Me being dumb (and how I learned to live with it)
One of the staffers here suggested to me that it was time to stop talking experimentation and place some bets. I said that I think we are making some moves, but that experimentation for innovation was critical. As I have thought more about it, some of the times I've been caught short by my short-sighted assumptions -- that my lens was the only way to view the possibilities -- have drifted back into my consciousness. And they have been a lesson to me not to assume that I "know" what works, without learning and exploring. Here are a couple of the more embarrassing ones:
* Back in the 90s, I didn't see the web as a huge threat to newspapers. I said that pages take too long to download. "I can read the entire newspaper in the time it takes to download half a dozen stories."
* About the same time, I told our publisher that we didn't need to worry about the classifieds. Our area is/was built on manufacturing jobs. Someone is going to search online for a textile mill job? Nah. (Fortunately, I wasn't in a position of any influence then.)
* Later, when we were pondering blogs, I asked our interactive specialist about their effect on traffic. He told me the value of blogs is not in page views but in the interactivity with visitors.
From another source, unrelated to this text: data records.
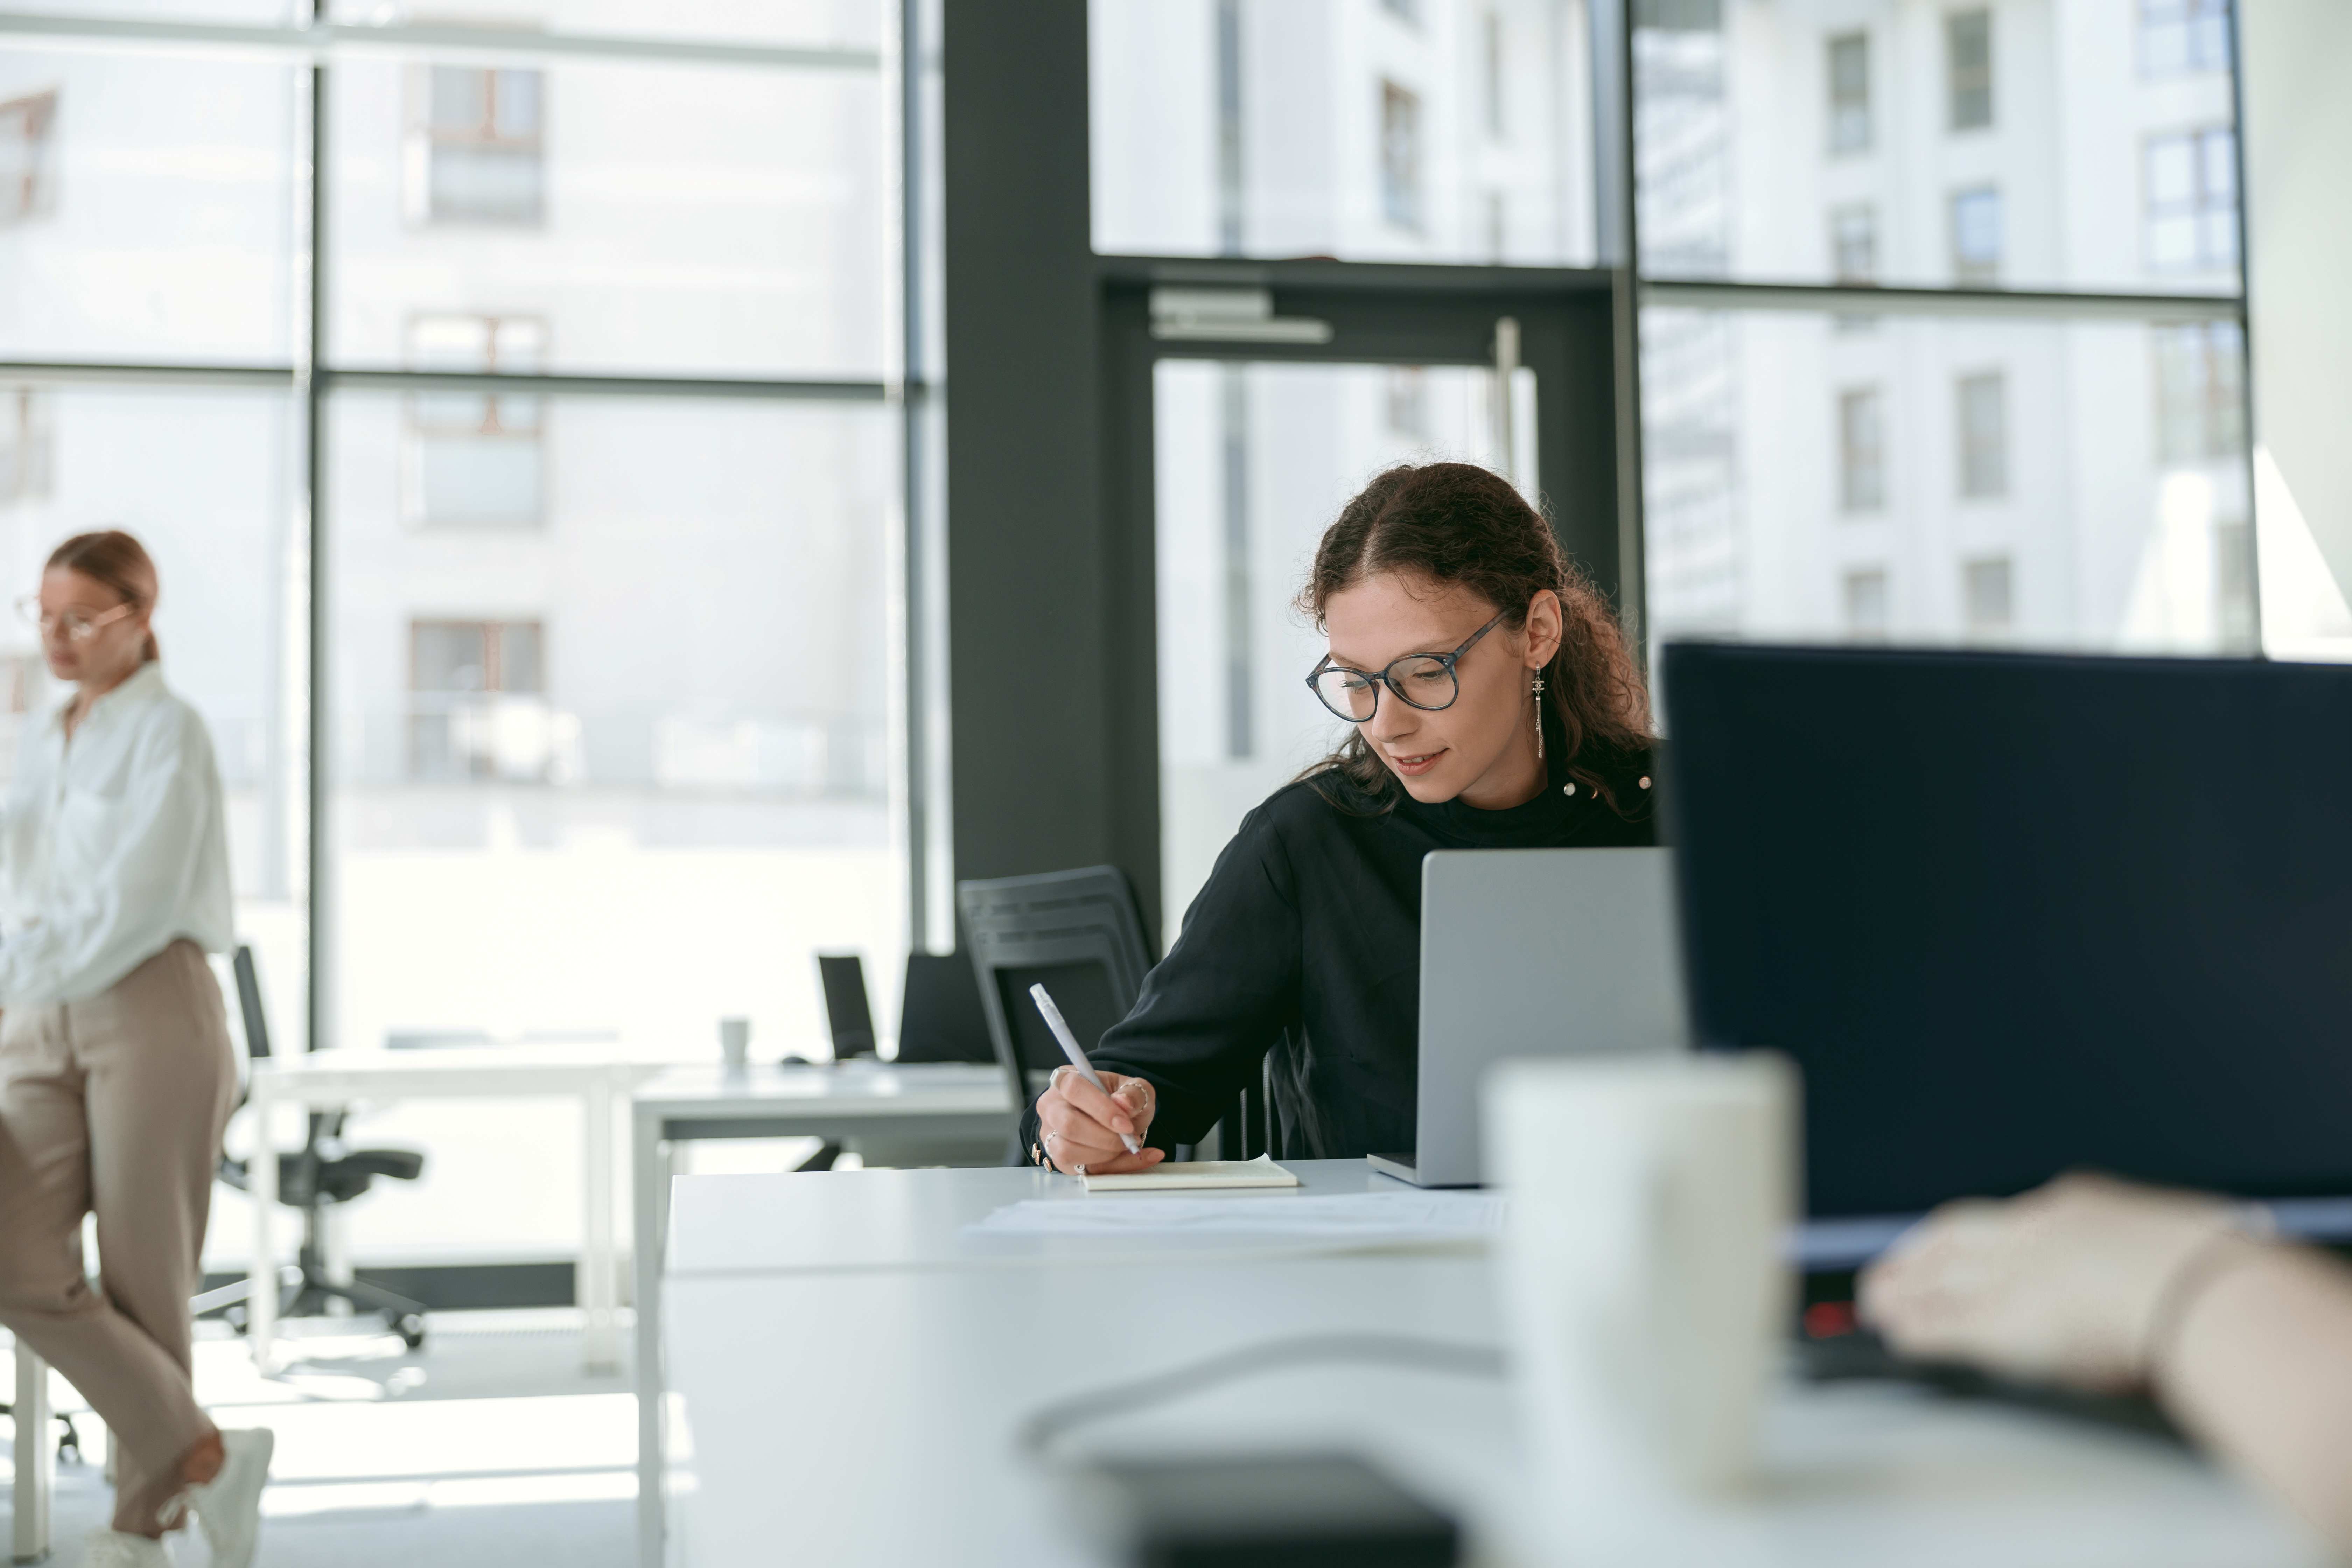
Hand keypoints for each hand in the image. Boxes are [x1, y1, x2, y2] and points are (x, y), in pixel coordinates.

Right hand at [1035, 1066, 1163, 1174]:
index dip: (1101, 1109)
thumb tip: (1124, 1103)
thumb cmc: (1120, 1100)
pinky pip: (1078, 1169)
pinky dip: (1110, 1169)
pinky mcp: (1058, 1158)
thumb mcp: (1135, 1089)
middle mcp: (1051, 1106)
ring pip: (1067, 1151)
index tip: (1126, 1124)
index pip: (1074, 1089)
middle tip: (1130, 1139)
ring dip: (1104, 1154)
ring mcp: (1050, 1134)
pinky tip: (1129, 1159)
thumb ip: (1134, 1093)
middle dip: (1105, 1138)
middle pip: (1068, 1124)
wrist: (1116, 1117)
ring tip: (1126, 1146)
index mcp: (1066, 1080)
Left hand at [1858, 1172, 2256, 1390]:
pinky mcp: (1998, 1322)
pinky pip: (1943, 1325)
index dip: (1980, 1236)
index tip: (1960, 1246)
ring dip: (1902, 1292)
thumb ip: (2157, 1253)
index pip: (2013, 1220)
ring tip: (1876, 1305)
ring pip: (1938, 1278)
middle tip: (1891, 1270)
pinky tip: (1896, 1337)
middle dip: (1918, 1254)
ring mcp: (2012, 1275)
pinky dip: (1916, 1330)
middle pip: (1955, 1237)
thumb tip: (2181, 1263)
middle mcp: (2033, 1235)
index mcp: (2081, 1211)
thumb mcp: (2181, 1244)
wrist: (2200, 1289)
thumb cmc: (2212, 1272)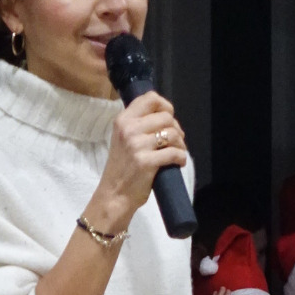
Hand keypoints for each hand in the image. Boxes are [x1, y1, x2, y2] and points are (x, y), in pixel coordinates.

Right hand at [89, 91, 186, 230]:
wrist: (114, 195)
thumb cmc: (121, 168)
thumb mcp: (123, 139)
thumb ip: (138, 125)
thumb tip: (163, 117)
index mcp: (123, 120)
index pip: (150, 98)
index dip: (165, 106)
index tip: (168, 117)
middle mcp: (129, 129)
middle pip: (166, 116)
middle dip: (176, 128)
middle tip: (175, 141)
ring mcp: (137, 145)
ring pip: (172, 133)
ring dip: (181, 143)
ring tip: (178, 151)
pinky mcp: (146, 162)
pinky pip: (174, 153)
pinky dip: (181, 157)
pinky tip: (179, 162)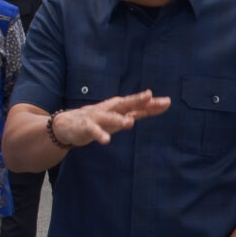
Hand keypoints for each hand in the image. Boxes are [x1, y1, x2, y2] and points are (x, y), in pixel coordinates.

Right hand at [54, 90, 172, 147]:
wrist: (68, 124)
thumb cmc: (100, 118)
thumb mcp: (121, 115)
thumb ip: (140, 111)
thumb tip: (161, 105)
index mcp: (120, 107)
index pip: (139, 105)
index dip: (152, 104)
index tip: (167, 102)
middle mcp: (111, 109)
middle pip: (125, 104)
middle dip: (136, 100)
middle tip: (149, 96)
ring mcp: (98, 117)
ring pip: (110, 117)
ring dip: (119, 119)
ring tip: (129, 123)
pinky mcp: (87, 126)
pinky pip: (94, 131)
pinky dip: (100, 135)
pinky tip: (106, 140)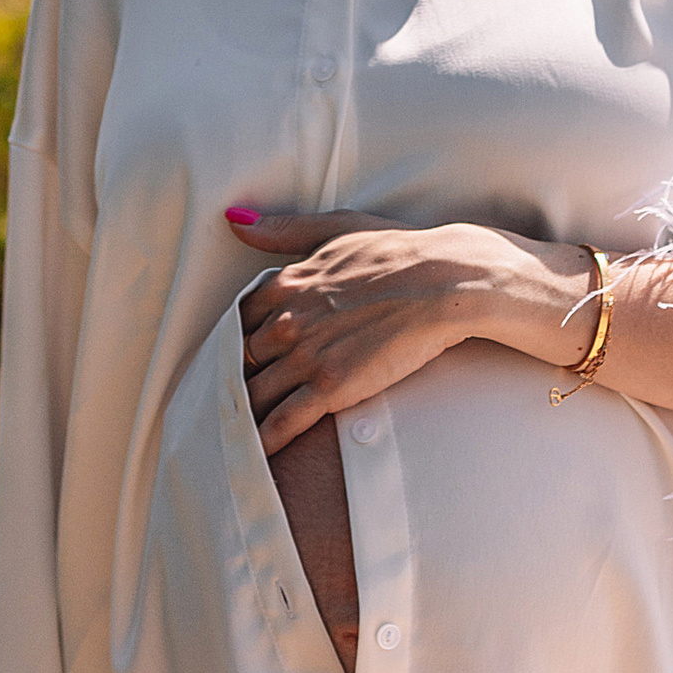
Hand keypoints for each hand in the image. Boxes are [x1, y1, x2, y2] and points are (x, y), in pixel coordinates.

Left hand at [226, 206, 672, 435]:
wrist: (460, 282)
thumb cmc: (408, 250)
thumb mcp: (345, 227)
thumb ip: (289, 229)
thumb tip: (234, 218)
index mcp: (294, 277)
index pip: (243, 313)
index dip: (235, 337)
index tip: (228, 354)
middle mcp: (292, 315)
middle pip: (241, 355)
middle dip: (226, 379)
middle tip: (212, 402)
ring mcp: (311, 353)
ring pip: (254, 390)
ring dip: (235, 413)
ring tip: (220, 433)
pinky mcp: (334, 387)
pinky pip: (284, 419)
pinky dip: (263, 438)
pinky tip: (251, 454)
* When I first heard that IM'ing was the communication medium of choice for teenagers, it seemed nutty. "Why don't you just pick up the phone?" I asked. Then I watched my teenagers participate in a dozen conversations at once via IM, and I understood.
* "You found your college roommate through Facebook?" I asked my rising freshman. "Yep, I went to the UNC page, scrolled through a lot of people's pages and found some girls I thought I might like and starting talking to them." "What," I thought, in a flash of insight I knew enough not to say aloud, "that's a community you're a member of!"
Stop experimentation? I don't think so. I hope I've learned not to discount the possibilities and opportunities of new technology. (What we want to do and what we're able to do are different things.)